▶ _To-do item_: Extract from the entries below, exactly as given, only the lines from the line containing "dio. Extensive touring" to the line containing "solely those of", both lines included.

-- Data to examine follows --

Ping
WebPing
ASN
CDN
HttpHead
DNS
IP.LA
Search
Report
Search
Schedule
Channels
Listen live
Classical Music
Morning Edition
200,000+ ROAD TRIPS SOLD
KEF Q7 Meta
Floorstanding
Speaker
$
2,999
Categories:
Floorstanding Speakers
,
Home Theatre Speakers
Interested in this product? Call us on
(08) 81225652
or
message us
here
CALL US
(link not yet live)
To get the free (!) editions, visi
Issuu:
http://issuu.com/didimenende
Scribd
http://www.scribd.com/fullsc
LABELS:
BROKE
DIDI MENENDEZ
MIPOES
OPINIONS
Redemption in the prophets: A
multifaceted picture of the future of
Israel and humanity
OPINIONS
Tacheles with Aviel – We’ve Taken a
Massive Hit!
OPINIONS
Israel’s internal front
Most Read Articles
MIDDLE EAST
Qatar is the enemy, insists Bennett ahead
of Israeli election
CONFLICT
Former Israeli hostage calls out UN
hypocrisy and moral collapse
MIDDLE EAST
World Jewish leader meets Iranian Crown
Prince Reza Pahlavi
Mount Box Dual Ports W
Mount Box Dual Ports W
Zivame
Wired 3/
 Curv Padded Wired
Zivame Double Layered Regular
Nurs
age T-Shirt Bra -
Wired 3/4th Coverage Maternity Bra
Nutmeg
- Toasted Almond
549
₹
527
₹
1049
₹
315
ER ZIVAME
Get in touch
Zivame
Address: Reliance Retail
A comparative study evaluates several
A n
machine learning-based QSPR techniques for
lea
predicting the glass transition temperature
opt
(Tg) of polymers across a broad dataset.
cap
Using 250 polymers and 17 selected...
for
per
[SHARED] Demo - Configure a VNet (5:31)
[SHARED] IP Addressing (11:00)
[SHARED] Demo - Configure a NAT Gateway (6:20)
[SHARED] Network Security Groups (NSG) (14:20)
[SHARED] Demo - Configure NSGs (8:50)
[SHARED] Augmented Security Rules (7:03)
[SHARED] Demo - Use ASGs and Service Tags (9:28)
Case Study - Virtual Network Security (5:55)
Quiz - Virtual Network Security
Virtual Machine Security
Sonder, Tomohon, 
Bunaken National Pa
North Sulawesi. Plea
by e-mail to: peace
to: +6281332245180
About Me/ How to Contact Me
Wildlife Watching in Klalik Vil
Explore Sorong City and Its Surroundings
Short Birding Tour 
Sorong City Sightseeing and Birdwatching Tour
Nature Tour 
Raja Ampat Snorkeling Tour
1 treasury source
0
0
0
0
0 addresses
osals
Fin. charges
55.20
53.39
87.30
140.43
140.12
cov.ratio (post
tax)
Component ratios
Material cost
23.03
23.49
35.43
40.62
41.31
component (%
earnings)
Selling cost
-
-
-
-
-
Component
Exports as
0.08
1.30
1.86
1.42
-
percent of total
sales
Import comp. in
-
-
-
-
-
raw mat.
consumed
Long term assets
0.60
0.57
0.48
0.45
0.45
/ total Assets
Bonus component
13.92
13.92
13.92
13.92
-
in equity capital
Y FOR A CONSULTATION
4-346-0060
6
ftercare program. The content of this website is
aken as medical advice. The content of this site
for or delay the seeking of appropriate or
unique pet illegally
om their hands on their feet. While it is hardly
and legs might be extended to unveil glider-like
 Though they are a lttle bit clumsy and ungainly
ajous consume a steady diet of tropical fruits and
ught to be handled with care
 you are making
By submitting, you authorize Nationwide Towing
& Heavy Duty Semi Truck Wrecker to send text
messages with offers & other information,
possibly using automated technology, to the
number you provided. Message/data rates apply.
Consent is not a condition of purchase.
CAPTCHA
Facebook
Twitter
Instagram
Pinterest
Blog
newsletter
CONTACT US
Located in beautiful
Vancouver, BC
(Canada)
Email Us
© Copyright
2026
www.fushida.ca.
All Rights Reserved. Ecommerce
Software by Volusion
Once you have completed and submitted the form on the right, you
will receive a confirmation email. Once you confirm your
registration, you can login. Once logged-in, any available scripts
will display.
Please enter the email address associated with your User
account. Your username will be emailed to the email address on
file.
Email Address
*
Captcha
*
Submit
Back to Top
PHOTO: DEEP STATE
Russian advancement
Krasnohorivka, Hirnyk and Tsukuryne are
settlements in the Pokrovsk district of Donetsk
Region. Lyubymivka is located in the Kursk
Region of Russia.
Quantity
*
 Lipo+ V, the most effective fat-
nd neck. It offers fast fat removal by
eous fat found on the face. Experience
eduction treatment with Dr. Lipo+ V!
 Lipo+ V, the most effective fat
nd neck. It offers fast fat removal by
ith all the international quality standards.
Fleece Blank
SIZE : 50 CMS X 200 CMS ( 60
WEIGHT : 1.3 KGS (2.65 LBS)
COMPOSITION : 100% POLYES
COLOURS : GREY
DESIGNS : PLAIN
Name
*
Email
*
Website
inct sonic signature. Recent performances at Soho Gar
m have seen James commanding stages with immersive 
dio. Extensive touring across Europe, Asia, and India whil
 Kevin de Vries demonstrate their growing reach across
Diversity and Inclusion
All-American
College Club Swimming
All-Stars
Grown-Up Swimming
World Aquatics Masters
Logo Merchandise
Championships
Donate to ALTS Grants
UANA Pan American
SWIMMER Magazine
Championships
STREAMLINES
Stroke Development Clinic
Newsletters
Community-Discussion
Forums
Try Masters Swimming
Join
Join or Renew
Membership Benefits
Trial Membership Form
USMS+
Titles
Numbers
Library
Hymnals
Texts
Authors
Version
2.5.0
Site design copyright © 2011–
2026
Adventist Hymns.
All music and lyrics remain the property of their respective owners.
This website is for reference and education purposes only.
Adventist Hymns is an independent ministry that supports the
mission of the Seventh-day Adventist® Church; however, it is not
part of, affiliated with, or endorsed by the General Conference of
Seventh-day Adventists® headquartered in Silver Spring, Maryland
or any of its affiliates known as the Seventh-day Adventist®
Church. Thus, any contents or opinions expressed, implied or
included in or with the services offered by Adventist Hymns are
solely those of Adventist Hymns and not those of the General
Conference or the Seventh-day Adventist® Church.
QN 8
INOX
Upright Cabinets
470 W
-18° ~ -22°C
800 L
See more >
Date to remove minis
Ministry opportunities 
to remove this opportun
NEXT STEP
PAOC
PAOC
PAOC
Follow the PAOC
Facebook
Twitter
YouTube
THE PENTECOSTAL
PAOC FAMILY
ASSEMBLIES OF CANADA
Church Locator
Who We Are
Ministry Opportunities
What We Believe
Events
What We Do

-- Data to examine concluded --

▶ _Exercise output_:
dio. Extensive touring across Europe, Asia, and India whil
 Kevin de Vries demonstrate their growing reach across
Diversity and Inclusion
All-American
College Club Swimming
All-Stars
Grown-Up Swimming
World Aquatics Masters
Logo Merchandise
Championships
Donate to ALTS Grants
UANA Pan American
SWIMMER Magazine
Championships
STREAMLINES
Stroke Development Clinic
Newsletters
Community-Discussion
Forums
Try Masters Swimming
Join
Join or Renew
Membership Benefits
Trial Membership Form
USMS+
Titles
Numbers
Library
Hymnals
Texts
Authors
Version
2.5.0
Site design copyright © 2011–
2026
Adventist Hymns.
All music and lyrics remain the property of their respective owners.
This website is for reference and education purposes only.
Adventist Hymns is an independent ministry that supports the
mission of the Seventh-day Adventist® Church; however, it is not
part of, affiliated with, or endorsed by the General Conference of
Seventh-day Adventists® headquartered in Silver Spring, Maryland
or any of its affiliates known as the Seventh-day Adventist®
Church. Thus, any contents or opinions expressed, implied or
included in or with the services offered by Adventist Hymns are
solely those of Adventist Hymns and not those of the General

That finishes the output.